La nouvelle entente avec les syndicats des cols bleus, des cols blancs et des cadres devrait « assurer la pérennité du régime à un coût raisonnable », souligne la Ville dans un communiqué. Une entente avec les policiers et pompiers avait été signée en 2012.
Le nouveau régime, qui entre en vigueur rétroactivement au 1er janvier 2013, permettra à la Ville d’économiser un montant d’environ 1 800 000 $ dès la première année, « dont 700 000 $ seront consacrés à créer un fond de stabilisation qui constituera une réserve en cas de fluctuation importante des marchés ».

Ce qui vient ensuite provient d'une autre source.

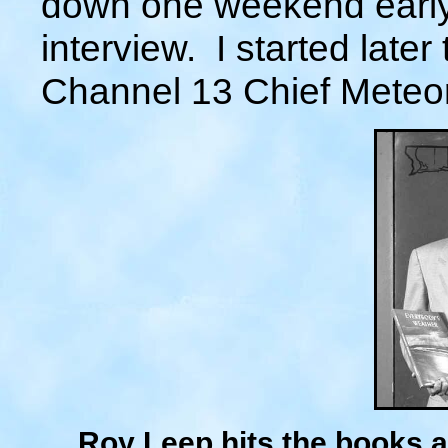
down one weekend early 
interview. I started late
Channel 13 Chief Meteor
Roy Leep hits the books a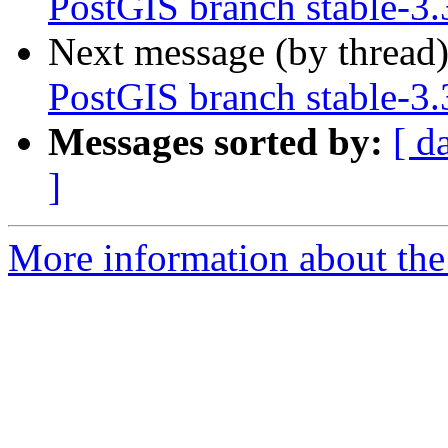
PostGIS branch stable-3.
Next message (by thread
PostGIS branch stable-3.
Messages sorted by:
[ d
]
More information about the p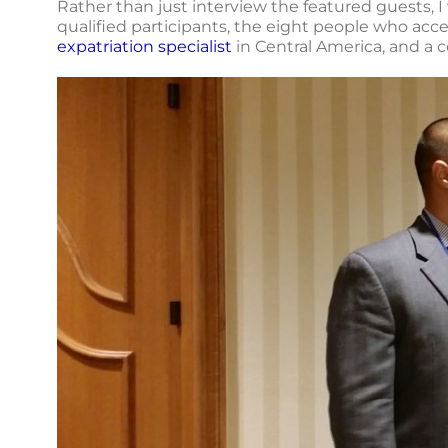
Rather than just interview the featured guests, I 
qualified participants, the eight people who ac
expatriation specialist
in Central America, and a 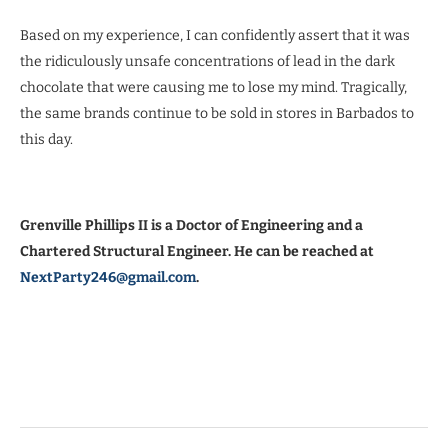
Based on my experience, I can confidently assert that it was
the ridiculously unsafe concentrations of lead in the dark
chocolate that were causing me to lose my mind. Tragically,
the same brands continue to be sold in stores in Barbados to
this day.
Grenville Phillips II is a Doctor of Engineering and a
Chartered Structural Engineer. He can be reached at
NextParty246@gmail.com
.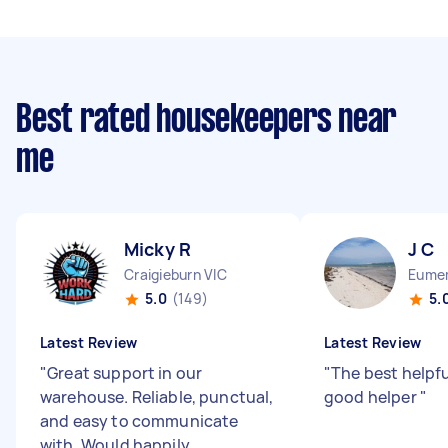
Best rated housekeepers near
me
Micky R
J C
Craigieburn VIC
Eumem
5.0
(149)
5.
Latest Review
Latest Review
"
Great support in our
"
The best helpfu
warehouse. Reliable, punctual,
good helper
"
and easy to communicate
with. Would happily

La Ville a affirmé que le nouveau régime appliquait certains des recommandations du rapport du comité D’Amours.
Les nouvelles mesures devraient permettre de baisser le pourcentage de la masse salariale consacré au régime de retraite, de 21,2 % à 17,6 %.
M. Tremblay a souligné « la grande collaboration des employés lors de la durée des négociations qui se sont déroulées rondement et avec la volonté d’en venir à une entente dans les meilleurs délais ».
Changements acceptés par les employés :
1. L’âge de la retraite passera de 55 à 60 ans (elle demeure à 55 ans pour les policiers et pompiers);
2. Le montant que recevra un employé à sa retraite sera basé sur la moyenne de ses cinq dernières années de travail, au lieu des trois dernières années;
3. La garantie de prestation au décès de l’employé, pour le conjoint survivant, sera échelonnée sur dix ans au lieu de 15 ans;
4. Le système « double pont » qui consistait à continuer le versement du montant similaire de pension à l’employé lorsqu’il devenait éligible aux prestations de retraite des gouvernements sera aboli;
5. Le coût de la réduction pour anticipation de retraite passera quant à lui, de 3 % à 4,5 %.
Le maire de Québec Régis Labeaume, qui a beaucoup parlé du dossier de la retraite des fonctionnaires municipaux, a néanmoins affirmé que la solution de Saguenay n’est pas applicable à la Vielle Capitale.